O segundo aspecto do paradoxo é que os esforços por criar um sistema de reestruturação da dívida soberana que proteja os interesses legítimos dos detentores de títulos da dívida e que ao mesmo tempo evite que os países se vejam impedidos de crescer e atender às necessidades urgentes de seus cidadãos massacrados pelo peso de sua dívida, encontrem espaço suficiente para fazê-lo. Esses esforços estão agora comprometidos por uma decisão que determina que devem ser pagos ao mesmo tempo aqueles que aceitaram uma renegociação e os que não aceitaram.
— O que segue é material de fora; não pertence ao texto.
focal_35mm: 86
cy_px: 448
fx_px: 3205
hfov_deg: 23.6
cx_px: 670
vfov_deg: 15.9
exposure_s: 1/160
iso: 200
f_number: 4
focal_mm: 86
Melhor do que eu, expressou-se o amicus curiae apresentado pelo Governo dos Estados Unidos junto ao Tribunal de Apelação do Segundo Distrito (cito):

“A maneira como o Segundo Distrito interpretou a cláusula pari passu poderia permitir que um único credor frustrasse a implementação de um plano de reestruturação apoiado internacionalmente (...) Permitir que os credores lancem mão de tal mecanismo de coerção teria consequências adversas nas perspectivas de reestruturação voluntária da dívida soberana, na estabilidade dos mercados financeiros internacionais e no pagamento de empréstimos oferecidos por instituições financeiras internacionais”. (fim de citação)
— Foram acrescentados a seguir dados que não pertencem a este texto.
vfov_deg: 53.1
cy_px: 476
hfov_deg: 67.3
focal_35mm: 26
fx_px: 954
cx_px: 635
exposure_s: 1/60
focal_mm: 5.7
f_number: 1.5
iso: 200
Em outras palavras, quem irá participar de uma negociação para receber uma porcentagem da dívida original se a negociação exitosa de outros possibilitará a cobrança judicial do total?
Mas o pior paradoxo é que, ainda que os governos de nossos países e os organismos internacionais que constituímos concordem que esse acontecimento é uma injusta aberração, não haja surgido até o momento os instrumentos para corrigi-la.
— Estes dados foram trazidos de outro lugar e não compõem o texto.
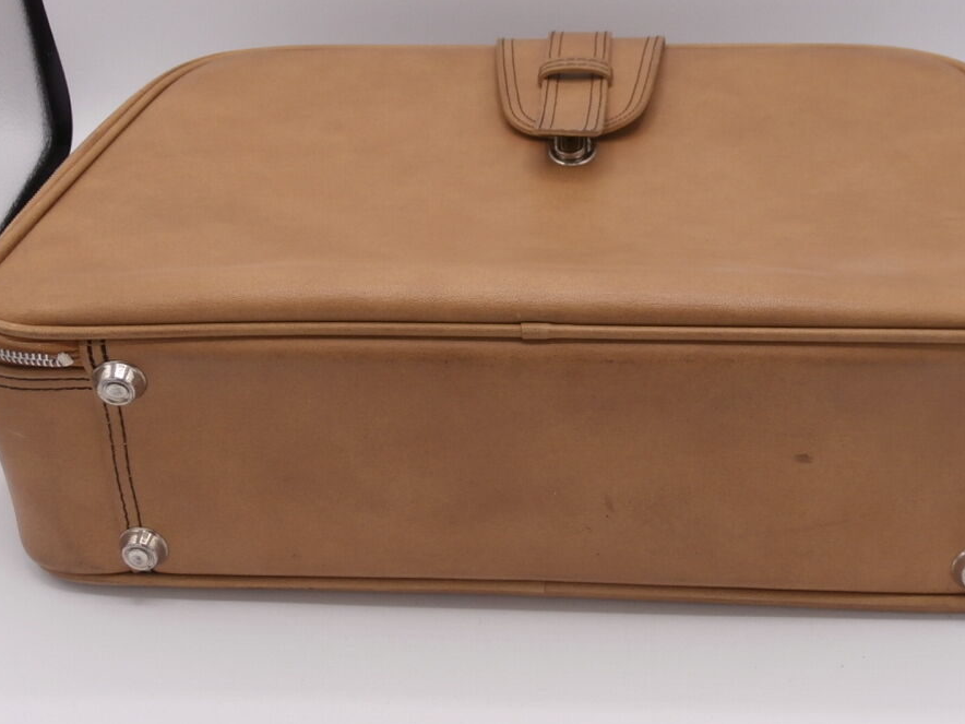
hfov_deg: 34.9
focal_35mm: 55
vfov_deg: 26.5
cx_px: 529
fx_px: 1533
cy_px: 302
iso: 100
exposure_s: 1/200
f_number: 3.9
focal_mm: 6.67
Espero que esta reunião de consulta seja útil para isso.
Senhores Ministros, Senhores Delegados. Concluo recorrendo novamente às palavras de Néstor Kirchner em Monterrey:
“Admitindo que nossa dívida é um problema central, mantemos nossa posição, que queremos aqui reafirmar: não podemos pagar de uma maneira que prejudique as perspectivas de crescimento econômico e a governabilidade, gerando mais pobreza, fome, exclusão e conflito social. Isso já foi feito e o resultado foi colocar o país à beira da ruptura institucional e da desintegração social. (...) Ninguém se beneficiará se o crescimento de nossa economia for arrefecido. O não crescimento impossibilitaria inclusive pagar os compromissos com os organismos multilaterais; o não crescimento destruiria nossas esperanças (…)”.

Um ano depois, em 2005, a Argentina conseguiria a primeira renegociação de sua dívida, seguida de uma segunda em 2010, e vem pagando suas dívidas graças ao crescimento de sua economia. Contribuamos para que aquelas esperanças continuem se tornando realidade.